Farm work requires a lot of work but little education. It's more important that kids learn to work than learn to learn. That is changing rapidly, both there and here. As challenging as this new reality may be in the short term, I submit that, with the proper response, it holds great promise for both our countries in the longer term.
Owing to this agrarian past, education was not a particularly cherished asset, nor graduation a special milestone. That has changed. Graduations are now huge--and I mean huge--events in greater Phoenix, at any school w/a significant Latino population, and that's a lot of them. Schools are increasingly scrambling to accomodate eye-popping attendance and participation in graduation ceremonies. Arenas, domed facilities, mega-churches--all are fully-booked this time of year. Ceremonies often have to be staggered to allow for the intense interest.

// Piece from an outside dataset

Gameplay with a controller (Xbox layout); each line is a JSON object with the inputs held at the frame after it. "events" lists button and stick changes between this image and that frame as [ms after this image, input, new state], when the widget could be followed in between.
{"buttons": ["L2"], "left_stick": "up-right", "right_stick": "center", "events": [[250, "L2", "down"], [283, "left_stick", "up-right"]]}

Why is this? For Mexican-Americans and other Latino-Americans, graduation ceremonies are the new Family Event--the Must-See Rite of Passage. Last year, a brand-new high school was shocked when the interest in their graduation was so high that traffic was snarled for miles, and they had to enlist volunteers to help cars park up to a mile or more away from the School Auditorium.
Family Life in the Spring is now planned around these august occasions, with the graduate--often the first in the family to achieve that status--a true object of pride and hope. The ENTIRE family participates to applaud and celebrate these new heroes and heroines, and, for those who can't make it to the ceremony itself, there is always the graduation party, often drawing hundreds to the warm, generous helpings of great food and hearty congratulation.
Younger siblings, nieces, and nephews watch wide-eyed, and they get it--the new value, the new cool thing, is to excel at education. Schools scramble to identify announcers that won't mangle Spanish surnames.
At the ceremony I attended last night, the Valedictorian, a brilliant, highly-articulate Angla, headed to Harvard on a full ride, addressed the Issue of the Day head on: (I paraphrase)"In a year when the issue of immigration has generated intense controversy, we have benefitted tremendously from the great diversity on our campus. Some 27 languages could be heard at our school. This has only made us richer, better, much more prepared for a diverse world."
It is human capital, after all, that will tell the tale of this new century. By that measure, we're putting money in the bank.